For the second consecutive day, the tiny island of Cyprus continues to dominate the market’s attention sending the euro to a four month low against the dollar.
The euro fell heavily last night after the Cypriot parliament rejected a one off levy on savings to meet the terms of a bail-out from the European Union. The Cypriot government now faces the task of finding another way to raise the €5.8 billion hole in their balance sheet to meet conditions made by international lenders. If Cyprus does not meet these conditions, it could eventually lead to a default and exit from the euro zone.
The Cypriot parliament rejected the proposed levy on all bank deposits as the ruling party abstained from the vote and 36 other lawmakers voted unanimously to reject the bill.
The rejection was a set-back for the European Union, which in the past has requested tough austerity measures from Greece, Portugal, Ireland, and Spain in order to secure emergency funding. This time around, the demand by Germany, Austria and Finland for the imposition of a levy on bank depositors sparked outrage not only amongst ordinary Cypriots who rushed to empty ATMs across the country but attracted worldwide condemnation as the measure flies in the face of the long established €100,000 euro wide bank deposit guarantee scheme.
EU policymakers argue that Cyprus is a unique situation because it's banking sector is five times larger than the size of its economy and are therefore unwilling to increase the size of the bailout beyond €10 billion because the debt would become unmanageable for the country.
Dutch Finance Minister and Eurogroup President Jeroen Dijsselbloem said the bloc "deeply regretted" the vote, but that the issue was not over yet. "It’s disappointing, but at the same time it’s clear that the offer from the Eurozone and the Eurogroup to Cyprus still stand," he said.

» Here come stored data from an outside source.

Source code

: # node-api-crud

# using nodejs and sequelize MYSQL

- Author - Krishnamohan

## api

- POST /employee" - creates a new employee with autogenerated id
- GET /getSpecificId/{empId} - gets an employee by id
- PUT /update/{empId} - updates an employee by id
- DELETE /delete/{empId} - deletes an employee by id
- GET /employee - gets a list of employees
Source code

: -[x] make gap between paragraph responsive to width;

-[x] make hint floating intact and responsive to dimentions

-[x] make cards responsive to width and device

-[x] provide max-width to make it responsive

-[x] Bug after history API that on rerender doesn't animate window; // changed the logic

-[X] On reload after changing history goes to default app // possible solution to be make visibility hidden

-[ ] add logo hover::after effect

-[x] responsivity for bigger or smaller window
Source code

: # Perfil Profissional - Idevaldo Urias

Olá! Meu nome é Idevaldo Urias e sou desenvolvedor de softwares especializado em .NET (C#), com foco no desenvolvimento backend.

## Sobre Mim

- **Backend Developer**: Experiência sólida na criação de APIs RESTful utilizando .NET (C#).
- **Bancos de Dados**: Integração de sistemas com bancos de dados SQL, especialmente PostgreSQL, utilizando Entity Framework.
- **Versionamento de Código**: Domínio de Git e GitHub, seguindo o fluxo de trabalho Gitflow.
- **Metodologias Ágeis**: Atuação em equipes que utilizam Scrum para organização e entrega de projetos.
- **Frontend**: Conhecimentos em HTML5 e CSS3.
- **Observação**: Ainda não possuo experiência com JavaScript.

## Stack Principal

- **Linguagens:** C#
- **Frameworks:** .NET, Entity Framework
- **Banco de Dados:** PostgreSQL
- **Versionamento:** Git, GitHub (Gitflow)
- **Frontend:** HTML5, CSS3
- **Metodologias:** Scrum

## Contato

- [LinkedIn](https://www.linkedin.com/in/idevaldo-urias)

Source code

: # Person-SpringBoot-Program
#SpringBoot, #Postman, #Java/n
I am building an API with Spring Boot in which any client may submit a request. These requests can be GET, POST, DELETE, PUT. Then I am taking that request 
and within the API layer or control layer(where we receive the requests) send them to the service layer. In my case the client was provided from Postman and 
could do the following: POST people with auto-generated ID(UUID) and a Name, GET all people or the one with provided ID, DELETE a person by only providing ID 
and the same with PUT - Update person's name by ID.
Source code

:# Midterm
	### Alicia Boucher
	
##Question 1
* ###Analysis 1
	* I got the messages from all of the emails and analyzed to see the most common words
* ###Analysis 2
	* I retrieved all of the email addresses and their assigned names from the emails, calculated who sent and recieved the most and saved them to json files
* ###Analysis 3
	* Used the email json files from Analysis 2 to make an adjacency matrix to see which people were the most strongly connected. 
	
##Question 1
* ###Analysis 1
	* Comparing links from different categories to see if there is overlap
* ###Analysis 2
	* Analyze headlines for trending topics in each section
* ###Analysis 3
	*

The recently elected Cypriot President Nicos Anastasiades had said he expected Parliament to reject the tax on bank deposits "because they feel and they think that it is unjust and it's against the interests of Cyprus at large". He was expected to meet party leaders on Wednesday morning to find a way forward.
Meanwhile, Cypriot Finance Minister Michael Sarris is reported to have flown to Moscow in order to seek Russian financial assistance. Russia has bailed out Cyprus in the past as the two countries have strong ties with many Russians keeping their money in Cyprus banks and operating businesses from there due to the country's business model and reputation as a tax haven.
Today sees UK Chancellor George Osborne present his latest budget against a background of the loss of the UK’s AAA credit rating and a possible triple-dip recession.
It is reported this morning that Osborne has told government departments to make a further £2.5 billion in spending cuts ahead of today’s budget. With Osborne reported to have ordered ministers to trim up to 2% of their budgets over the next two years to fund a capital spending program.
The spending reductions come on top of a 3% cull announced for the next two years in last year's Autumn Statement. The Chancellor is under pressure to offer a UK budget that addresses the financial crisis. He is also being pushed to increase spending on capital projects, such as roads and housing, as critics say the government needs to do more to facilitate economic growth.